As motivações reais percebem-se se nos mantivermos no âmbito do pensamento político, da disputa pelo poder a partir de seus maiores pilares: dinheiro e prestígio social.

Quem fala contra Bolsa Família não acredita seriamente – exceto uma minoria realmente estúpida demais – nisso de estímulo a vagabundagem, nem está preocupada com o número de vagabundos, até porque quanto maior este número melhor para a Casa Grande. Tampouco há alguém seriamente preocupado com equilíbrio fiscal, desde que o desequilíbrio o favoreça.

A Casa Grande e seus médio servos quer mesmo é apropriar-se deste dinheiro. Ou seja, quer que ele seja gasto com ela e não com os miseráveis. Quer que seja despendido na forma de mais isenções de impostos por despesas que fez porque quis. Quer aumento na cota para importar espelhinhos comprados em Miami sem incidência de impostos. Quer redução de impostos nos bens de consumo de luxo e outras formas de assaltar o Estado.

Por outro lado, a obtenção de níveis mínimos de dignidade impede que os miseráveis submetam-se à escravidão da Casa Grande, sempre disfarçada em bonomia e generosidade. Aquela que troca trabalho por três pratos diários de comida e a falsa intimidade dos que se cruzam dentro de casa. Isso diminuiu, encareceu a mão-de-obra não especializada e retirou algo preciosíssimo para as classes médias e altas: a simbologia do servo à disposição.

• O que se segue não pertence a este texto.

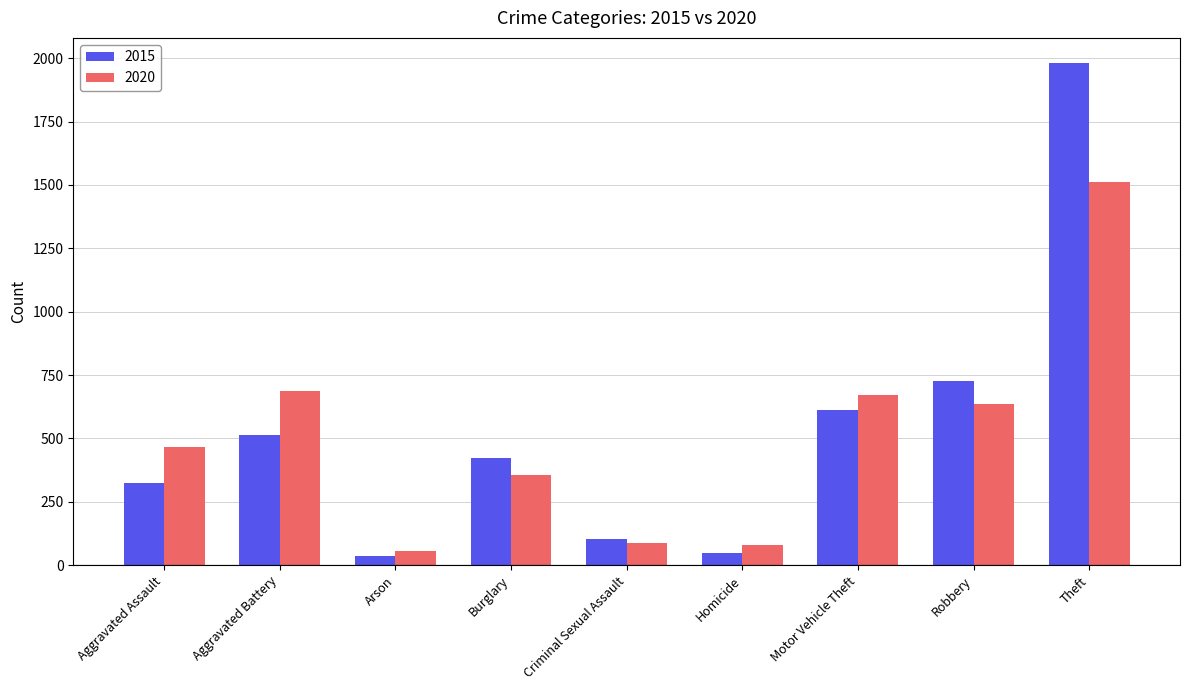

What is the difference between the 2020 values at Robbery and Homicide?

556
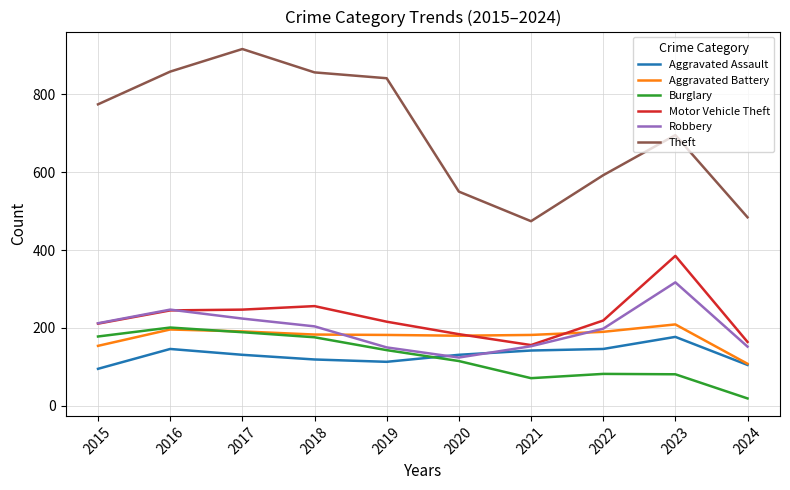

What are all the series names shown in the legend?

Aggravated Assault, Aggravated Battery, Burglary, Motor Vehicle Theft, Robbery, Theft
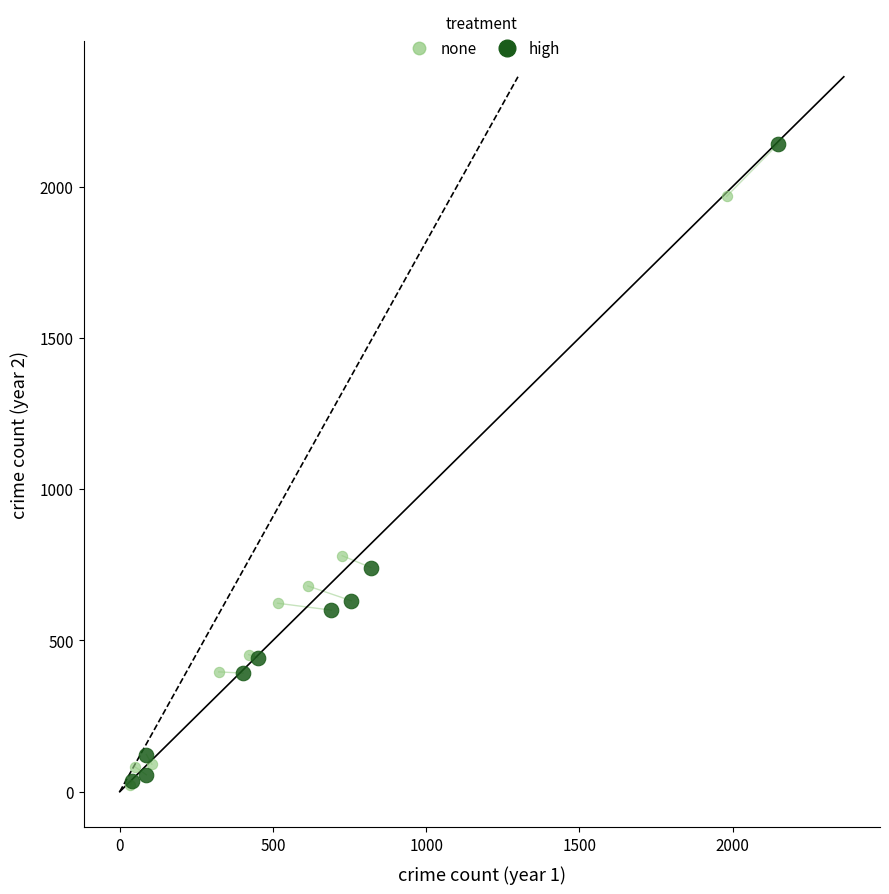

Which series reaches the maximum Y coordinate?

high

É notável que se vejam, com frequência assustadora, as figuras tão clássicas como anacrônicas da senhora que caminha à frente da babá com o filho nos braços. São muito simbólicos o andar à frente e o não precisar fazer esforço físico. Esta é a simbologia do prestígio social, a permanecer quase inalterada mais de cem anos depois das belas pinturas de Debret.